Der vorhin geschilderte zeitliche Ablauf und die sich daraus ergebende Dauer sind für ein Verfahren auf Landesgerichtsebene durchaus nicht ungewöhnlich. Zu beachten ist, dass – wie halt bei fast jedem Menschen – auch bei Sachverständigen im Zeitverlauf nach intensiven Arbeitsphasen infolge ganz normalen Vergessens bis zum nächsten Gerichtstermin gewisse Informations- und Wissensinhalte verloren gehen. Zudem können sich in der Zwischenzeit auch neue Sachlagen ergeben haben mit Rückwirkungen auf das Verfahren und die Arbeit des Sachverständigen.

Was ist daher zu tun?

Mit den Anträgen auf Gutachtenserörterung liefern die parteienvertretenden Anwälte zumeist auch die Fragen, die sie vom Gutachter im Rahmen der Erörterung des Gutachtens beantwortet haben wollen. Der Sachverständige wird sich mit diesen Fragen sorgfältig auseinandersetzen und Antworten formulieren, schrittweise überarbeiten und verbessern. Ich selbst bereite jede Beantwortung schriftlich vor dergestalt, dass sie als Unterlage in der Verhandlung direkt an Anwälte und Gericht ausgeteilt werden kann. Das kann sich auf den Ablauf sehr beschleunigend auswirken, besonders dann, wenn darin weitere Fragen vorwegnehmend beantwortet werden.

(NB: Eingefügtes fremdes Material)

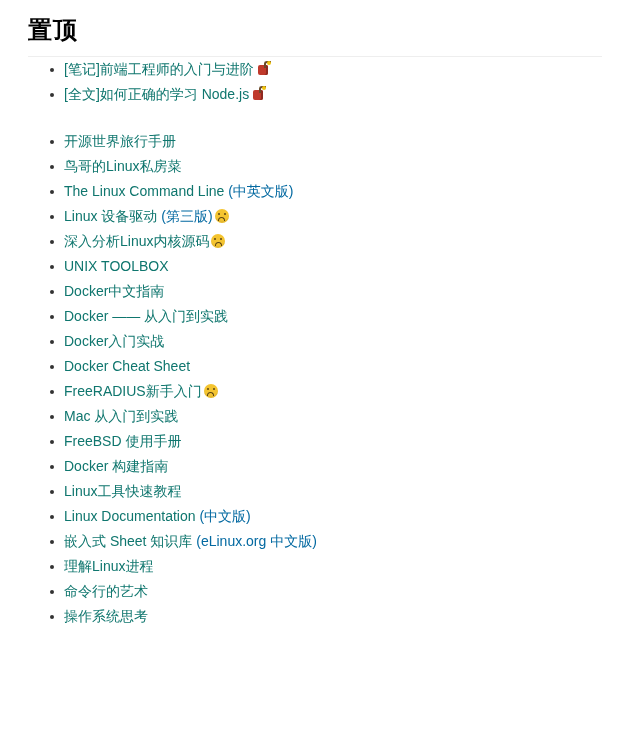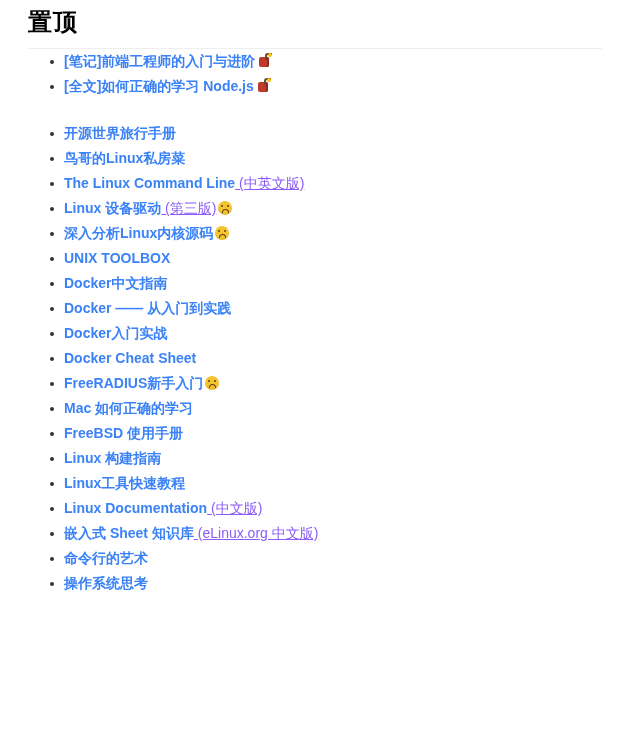--- a/index.html
+++ b/index.html
@@ -16,7 +16,7 @@
     font-size: 14px;
   }
   .page {
-    padding: 6px 18px 0 28px;
+    padding: 14px 18px 0 28px;
     box-sizing: border-box;
   }
   h2.section-title {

Und wenn keine Antwort möglich ist?

Es ist schon öfter vorgekommen, dass Fragen der Anwälte nicht beantwortet werden können. Das kann mehrere Gründe haben. Beispielsweise kann das Finden der Antwort mit zusätzlichem Aufwand verbunden sein, für die wegen der damit verbundenen Kosten das Gericht erst den Auftrag erteilen müsste. In einem anderen Fall kann eine Antwort aus fachlichen oder organisatorischen Gründen nicht gegeben werden, etwa, weil der ursprüngliche Sachverhalt nicht mehr besteht und daher auch nicht mehr untersucht werden kann. Ganz selten habe ich erlebt, dass Fragen beleidigend, unsachlich gehalten oder persönlich gegen den Sachverständigen gerichtet sind. Hier kann das Gericht einschreiten.

Danach: Gesamtsicht gewinnen

Sollte es nicht ohnehin schon zur Fragebeantwortung notwendig gewesen sein, wird der Sachverständige seinen Befund und das darauf aufbauende Gutachten mitsamt allen Anhängen durchlesen. Dabei wird nicht nur das Gedächtnis aufgefrischt, sondern es können kleiner Fehler entdeckt werden, die auch bei noch so sorgfältigem Lektorat durchgeschlüpft sind. Es empfiehlt sich, solche Fehler zu kennzeichnen für den Fall, dass Parteien später darauf Bezug nehmen – was erfahrungsgemäß aber äußerst selten der Fall ist, allein schon deshalb, weil etwa Rechtsanwälte sich primär um den Inhalt kümmern und nicht um kleinere Fehler, die keine Auswirkung auf Gutachtensergebnisse haben.

Neben dem Was? ist auch das Wie? wichtig!

Eine Gutachtenserörterung fordert vom Sachverständigen nicht nur ein hohes Maß an Selbstsicherheit, sondern der gesamte Ablauf der Präsentation der Antworten will gut überlegt sein und soll das Vertrauen in den Sachverständigen bestärken. Fragen tun sich auf: Was ist dem Richter wichtig, ist eine Abstimmung mit ihm erfolgt? Welche Strategie soll angestrebt werden? Ist ein Vergleichsversuch absehbar, soll man in diese Richtung zielen? – Ein Vorteil: Richter, Parteien und ihre Vertreter kennt man ja und weiß bis zu einem gewissen Grad auch, wie sie in ihren Reaktionen einzuschätzen sind.

Fazit

Wie Richter oder Anwälte führt auch ein Sachverständiger eine Rolle aus, die durchaus nach einer Dramaturgie des persönlichen Auftritts verlangen kann: Je überzeugender sie angelegt ist, desto besser. Wahrscheinlich habe ich schon des Öfteren über eine Erkenntnis geschrieben, aber sie scheint mir wichtig genug, nochmals erwähnt zu werden: Die gut geplante und erfolgreich abgelegte Gutachtenserörterung ist für den Sachverständigen die beste Gelegenheit, bleibenden Eindruck zu schaffen und damit eine gute Visitenkarte für sein Können zu hinterlassen!